«Приветствуем тех, кто приходит с добрыми намерениями», — гласит старинная пословица, которая, собственно, принадлежит Иоанну Крестителю, покровителю крепости. С ее могучих стен и башен еще по сей день смотрят дула старинных пушек. До 1961 года крепость подчинялась португальскому губернатору. Форт, вход в который закрывают железные ворота, сожжен. Его подожгла не конница и не черные солдаты дагомейского короля когда-то, в далеком прошлом, и не конкурирующие между собой пираты. Крепость, как рассказал нам один местный житель, сожгли ее владельцы. Это последний оплот европейцев на дагомейской земле. Он продолжал оставаться им даже после провозглашения независимости Дагомеи. Были сброшены гербы с французских зданий в Котону и Порто-Ново, а флаг Португалии все еще развевался над средневековыми пушками форта в Виде. Велись сложные переговоры о том, чтобы сохранить крепость как исторический памятник. Дагомейская республика, суверенное и независимое государство, не хотела, однако, чтобы на ее территории оставались колонизаторы, которые в те дни проявляли себя с определенных позиций в Анголе и Мозамбике[16]
. Португальцам предложили мирно разрешить спорный вопрос: лишить ли форт прав экстерриториальности, которым он пользовался в течение столетий французского владычества, или объявить его португальским консульством. Позиция дагомейцев была весьма либеральной. Этому способствовало еще и то обстоятельство, что средневековая крепость в Виде в XX столетии стала объектом туризма. Им могло оставаться и португальское консульство, окруженное белыми стенами и охраняемое средневековыми пушками крупного калибра. Экстерриториальность олицетворяют до Сего дня белые столбы с португальскими гербами, стоящие в тридцати шагах от стен крепости. Но у португальцев не хватило чувства юмора. Они не вняли словам Иоанна Крестителя, высеченными на стене форта, и ушли не с добрыми намерениями. Комендант крепости, капитан, отдал приказ поджечь ее изнутри и, совершив этот варварский поступок, исчез. Когда я был в Виде, крепость приводили в порядок, восстанавливали обгорелые строения и чистили сад. Рабочие, увидев меня около ворот, пригласили в сад и с большой охотой провели в крепость. Через несколько минут я уже шел по городку, где еще так недавно властвовала история. Мой проводник позванивал огромными ключами. От него я узнал, что в крепости работают заключенные, отбывающие наказания за небольшие преступления. Рано утром начальник охраны приводит их в крепость, запирает там на день, а на ночь опять уводит. Уходя, я вручил заключенным несколько монет и слышал, как один из них покорно закрывал за мной решетчатые ворота. Пораженный их сознательностью, я обратился за разъяснением к своему знакомому.— Начальник стражи не имеет своего ключа, — сказал он, — и не может даже проверить их работу. Кроме того, они хранят в башне свои вещи, а тут полным-полно бродит всяких подозрительных личностей…
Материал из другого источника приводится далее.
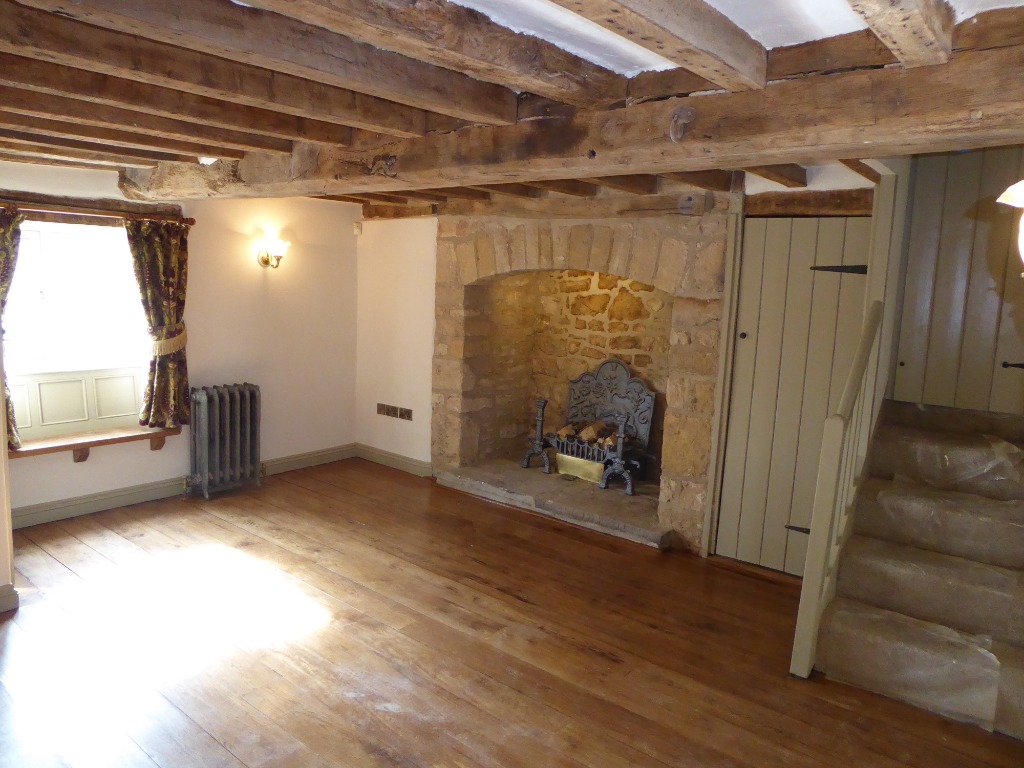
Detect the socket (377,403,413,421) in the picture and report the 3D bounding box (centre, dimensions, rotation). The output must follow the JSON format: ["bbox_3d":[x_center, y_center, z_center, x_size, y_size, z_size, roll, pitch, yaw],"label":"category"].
[{"bbox_3d":[-0.903,0.217,5.652,0.396,0.086,0.014,9,11,38],"label":"socket"}]

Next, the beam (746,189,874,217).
[{"bbox_3d":[1.468,-0.893,3.660,0.643,0.118,0.122,9,11,38],"label":"beam"}]

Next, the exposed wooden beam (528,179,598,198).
[{"bbox_3d":[0.008,-1.075,3.813,0.089,0.089,1.454,9,11,38],"label":"exposed wooden beam"}]

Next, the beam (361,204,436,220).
[{"bbox_3d":[-0.815,-1.281,5.468,0.796,0.102,0.107,9,11,38],"label":"beam"}]

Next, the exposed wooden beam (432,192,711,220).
[{"bbox_3d":[0.293,-1.077,4.568,2.012,0.138,0.161,9,11,38],"label":"exposed wooden beam"}]

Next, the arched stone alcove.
[{"bbox_3d":[0.495,-0.130,4.934,2.150,1.874,0.819,9,11,38],"label":"arched stone alcove"}]

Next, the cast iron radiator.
[{"bbox_3d":[-1.918,0.370,4.946,0.188,0.704,0.428,9,11,38],"label":"cast iron radiator"}]

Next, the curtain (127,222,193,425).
[{"bbox_3d":[-2.169,-0.358,4.578,0.107,1.279,0.375,9,11,38],"label":"curtain"}]

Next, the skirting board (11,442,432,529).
[{"bbox_3d":[-1.701,0.700,4.799,0.864,0.112,2.425,9,11,38],"label":"skirting board"}]

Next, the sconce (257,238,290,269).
[{"bbox_3d":[-1.631,-0.887,5.082,0.230,0.199,0.153,9,11,38],"label":"sconce"}]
Когда я покидал форт, огороженный столбами с португальскими гербами, то увидел, как заключенный, сидя верхом на средневековой пушке в угловом бастионе крепости, машет мне рукой на прощание. Я осторожно обошел группу малышей, играющих в прятки между камнями, около которых прощались, уходя в рабство, еще их прадеды, и молча пошел дальше.
Жизнь среди обломков прошлого, прокладывающая себе дорогу в новой Виде, оставила два символа, как бы две веры.
Веру дедов и прадедов олицетворяет легендарный змеиный фетиш одного из самых популярных мест Южной Дагомеи. Анимизм фону и других племен эве, к территории которых относится и Вида, до сего дня все еще остается загадкой. Каждый африканец, мужчина или женщина, имел раньше свое собственное божество — фетиш, какое-нибудь растение или животное.
Символ новой веры — веры отцов, привезенный сюда из Европы, — современный собор в Виде 1907 года постройки. Как и большинство костелов этого периода, он не отличается чрезмерно строгими формами какого-либо определенного стиля, хотя своей внушительной внешностью и довлеет над окружающими строениями. Символ старой веры, разместившийся как раз напротив, почти не виден на его фоне.
В городе довольно много построек позднего колониального периода. Главное здание — ратуша. Собор, ратуша, так же как и ультрасовременное здание, в витринах которого выставлено несколько запыленных фотографий, — все это возвращало нас на другой континент и к другим временам.
Ту настоящую жизнь города, которую напрасно искал бы турист в унылом, запыленном культурном центре, можно увидеть совсем в другом месте. Вы идете по улице и случайно обращаете свое внимание на полуразвалившийся романтический дом в бразильско-португальском стиле. Радуясь открытию, вы уже готовитесь нажать спуск фотоаппарата, как за спиной раздается таинственный голос:
— Фотографировать нельзя, господин, это наш дом!